===== Excerpted data

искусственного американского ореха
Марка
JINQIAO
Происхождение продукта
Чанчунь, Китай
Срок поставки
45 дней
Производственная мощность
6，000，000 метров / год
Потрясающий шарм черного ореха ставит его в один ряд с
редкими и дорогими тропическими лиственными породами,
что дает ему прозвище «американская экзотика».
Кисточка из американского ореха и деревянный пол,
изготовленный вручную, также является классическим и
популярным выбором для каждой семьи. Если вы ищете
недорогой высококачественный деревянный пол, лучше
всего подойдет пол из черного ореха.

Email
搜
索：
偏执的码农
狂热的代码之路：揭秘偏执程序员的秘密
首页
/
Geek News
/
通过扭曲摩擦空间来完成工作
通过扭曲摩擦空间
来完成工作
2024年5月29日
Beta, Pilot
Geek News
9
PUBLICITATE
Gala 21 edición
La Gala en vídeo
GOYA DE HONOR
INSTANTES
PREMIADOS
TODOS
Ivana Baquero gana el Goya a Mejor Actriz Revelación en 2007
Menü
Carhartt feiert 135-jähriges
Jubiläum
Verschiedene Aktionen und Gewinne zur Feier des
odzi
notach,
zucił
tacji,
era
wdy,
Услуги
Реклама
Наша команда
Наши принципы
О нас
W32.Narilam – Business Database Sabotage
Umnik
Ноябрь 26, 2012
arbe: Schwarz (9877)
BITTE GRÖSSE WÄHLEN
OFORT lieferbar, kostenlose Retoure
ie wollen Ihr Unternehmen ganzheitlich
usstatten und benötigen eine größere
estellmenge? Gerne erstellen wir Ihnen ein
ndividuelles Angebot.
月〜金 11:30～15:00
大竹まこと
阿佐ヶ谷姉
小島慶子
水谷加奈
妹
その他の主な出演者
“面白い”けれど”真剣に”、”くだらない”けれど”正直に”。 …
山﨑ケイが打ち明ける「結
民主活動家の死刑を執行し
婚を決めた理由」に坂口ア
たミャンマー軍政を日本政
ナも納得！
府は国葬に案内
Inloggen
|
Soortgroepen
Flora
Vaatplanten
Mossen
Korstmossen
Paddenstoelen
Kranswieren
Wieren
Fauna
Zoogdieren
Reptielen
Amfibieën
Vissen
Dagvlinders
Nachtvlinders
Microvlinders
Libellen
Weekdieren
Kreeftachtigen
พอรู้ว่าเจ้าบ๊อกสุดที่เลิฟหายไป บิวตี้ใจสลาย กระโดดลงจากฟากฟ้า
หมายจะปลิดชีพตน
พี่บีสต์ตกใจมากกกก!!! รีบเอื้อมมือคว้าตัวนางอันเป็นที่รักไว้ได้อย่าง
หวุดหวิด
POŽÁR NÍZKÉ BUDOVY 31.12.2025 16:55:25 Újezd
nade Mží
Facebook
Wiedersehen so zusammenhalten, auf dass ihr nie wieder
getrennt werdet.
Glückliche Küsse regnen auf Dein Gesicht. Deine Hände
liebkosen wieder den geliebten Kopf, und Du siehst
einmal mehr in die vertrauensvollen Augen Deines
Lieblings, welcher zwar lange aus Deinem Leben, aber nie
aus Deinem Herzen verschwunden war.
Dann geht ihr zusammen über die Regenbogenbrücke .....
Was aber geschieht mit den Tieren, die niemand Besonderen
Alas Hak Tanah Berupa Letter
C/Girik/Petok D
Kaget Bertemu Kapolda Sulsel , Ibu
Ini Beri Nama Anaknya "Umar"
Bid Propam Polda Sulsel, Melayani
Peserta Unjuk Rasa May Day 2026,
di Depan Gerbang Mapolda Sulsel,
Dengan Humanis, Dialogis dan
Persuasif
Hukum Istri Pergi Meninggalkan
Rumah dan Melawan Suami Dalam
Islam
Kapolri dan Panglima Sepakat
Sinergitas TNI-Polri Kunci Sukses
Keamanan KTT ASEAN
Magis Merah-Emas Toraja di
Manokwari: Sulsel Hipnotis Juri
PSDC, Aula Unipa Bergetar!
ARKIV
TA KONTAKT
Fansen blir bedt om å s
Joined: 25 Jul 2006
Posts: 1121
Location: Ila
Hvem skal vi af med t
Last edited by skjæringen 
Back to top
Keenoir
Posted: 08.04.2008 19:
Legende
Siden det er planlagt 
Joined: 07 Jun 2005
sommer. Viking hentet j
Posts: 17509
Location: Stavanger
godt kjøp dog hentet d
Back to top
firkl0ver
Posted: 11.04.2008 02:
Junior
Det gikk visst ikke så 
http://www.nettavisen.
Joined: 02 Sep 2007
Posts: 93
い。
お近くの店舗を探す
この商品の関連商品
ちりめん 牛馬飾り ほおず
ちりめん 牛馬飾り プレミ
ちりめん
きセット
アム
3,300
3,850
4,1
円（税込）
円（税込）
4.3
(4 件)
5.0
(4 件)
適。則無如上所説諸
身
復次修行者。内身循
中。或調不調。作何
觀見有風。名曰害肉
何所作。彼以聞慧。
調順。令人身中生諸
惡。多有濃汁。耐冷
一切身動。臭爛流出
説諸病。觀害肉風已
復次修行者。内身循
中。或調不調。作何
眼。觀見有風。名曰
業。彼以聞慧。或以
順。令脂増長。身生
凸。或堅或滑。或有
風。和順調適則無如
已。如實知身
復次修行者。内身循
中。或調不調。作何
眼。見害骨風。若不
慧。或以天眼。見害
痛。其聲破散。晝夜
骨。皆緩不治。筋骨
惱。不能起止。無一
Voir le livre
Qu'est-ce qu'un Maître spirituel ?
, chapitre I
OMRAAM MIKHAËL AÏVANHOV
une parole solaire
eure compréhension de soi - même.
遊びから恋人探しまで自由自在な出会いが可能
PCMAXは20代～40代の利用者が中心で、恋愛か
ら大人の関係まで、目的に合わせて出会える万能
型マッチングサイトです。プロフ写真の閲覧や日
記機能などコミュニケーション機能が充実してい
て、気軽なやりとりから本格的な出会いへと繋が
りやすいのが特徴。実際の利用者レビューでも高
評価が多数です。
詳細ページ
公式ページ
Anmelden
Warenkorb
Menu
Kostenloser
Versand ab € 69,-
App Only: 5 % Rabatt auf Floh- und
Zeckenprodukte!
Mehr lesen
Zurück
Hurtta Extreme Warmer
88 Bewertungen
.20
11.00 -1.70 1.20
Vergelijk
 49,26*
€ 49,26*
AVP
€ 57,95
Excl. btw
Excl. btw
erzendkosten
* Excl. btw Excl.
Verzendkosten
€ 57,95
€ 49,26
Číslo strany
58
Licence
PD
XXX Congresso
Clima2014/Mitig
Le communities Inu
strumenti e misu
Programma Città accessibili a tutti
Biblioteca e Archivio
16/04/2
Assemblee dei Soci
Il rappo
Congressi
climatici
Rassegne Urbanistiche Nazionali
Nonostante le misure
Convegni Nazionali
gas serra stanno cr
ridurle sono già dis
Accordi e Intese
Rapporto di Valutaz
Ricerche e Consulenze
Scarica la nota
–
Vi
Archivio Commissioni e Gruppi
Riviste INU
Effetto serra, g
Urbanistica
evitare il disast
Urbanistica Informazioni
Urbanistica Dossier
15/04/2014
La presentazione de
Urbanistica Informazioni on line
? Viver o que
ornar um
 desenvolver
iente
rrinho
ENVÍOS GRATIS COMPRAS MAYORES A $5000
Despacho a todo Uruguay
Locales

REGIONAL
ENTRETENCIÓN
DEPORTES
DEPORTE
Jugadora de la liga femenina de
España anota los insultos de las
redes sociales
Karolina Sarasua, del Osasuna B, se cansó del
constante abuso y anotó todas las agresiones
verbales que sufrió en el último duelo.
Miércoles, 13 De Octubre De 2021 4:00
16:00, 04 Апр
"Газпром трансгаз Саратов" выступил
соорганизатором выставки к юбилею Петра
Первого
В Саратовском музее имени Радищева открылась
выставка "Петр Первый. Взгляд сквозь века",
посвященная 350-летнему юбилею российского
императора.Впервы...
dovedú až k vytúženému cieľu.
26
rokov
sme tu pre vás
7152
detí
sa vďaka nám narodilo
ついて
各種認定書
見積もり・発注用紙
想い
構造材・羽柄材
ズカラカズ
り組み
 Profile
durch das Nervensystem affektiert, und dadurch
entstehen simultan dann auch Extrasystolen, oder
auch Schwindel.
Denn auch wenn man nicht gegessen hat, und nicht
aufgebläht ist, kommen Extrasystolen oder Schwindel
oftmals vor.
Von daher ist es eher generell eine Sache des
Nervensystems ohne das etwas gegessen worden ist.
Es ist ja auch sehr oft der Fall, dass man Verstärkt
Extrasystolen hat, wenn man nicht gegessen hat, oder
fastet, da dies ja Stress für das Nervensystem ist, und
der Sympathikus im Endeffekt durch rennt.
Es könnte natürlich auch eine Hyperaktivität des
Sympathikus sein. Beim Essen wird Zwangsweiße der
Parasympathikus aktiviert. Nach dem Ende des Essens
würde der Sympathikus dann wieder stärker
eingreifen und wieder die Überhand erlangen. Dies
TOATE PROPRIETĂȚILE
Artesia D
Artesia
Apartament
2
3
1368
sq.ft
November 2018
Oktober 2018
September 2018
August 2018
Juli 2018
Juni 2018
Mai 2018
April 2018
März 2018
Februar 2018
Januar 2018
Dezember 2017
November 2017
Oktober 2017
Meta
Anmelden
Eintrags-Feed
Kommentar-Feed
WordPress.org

==========

# [Task requirements]
Search the entries for the word "oder" and pick out every line that holds it.

# [Answer box]
entstehen simultan dann auch Extrasystolen, oder
aufgebläht ist, kommen Extrasystolen oder Schwindel
Extrasystolen hat, wenn man nicht gegessen hat, oder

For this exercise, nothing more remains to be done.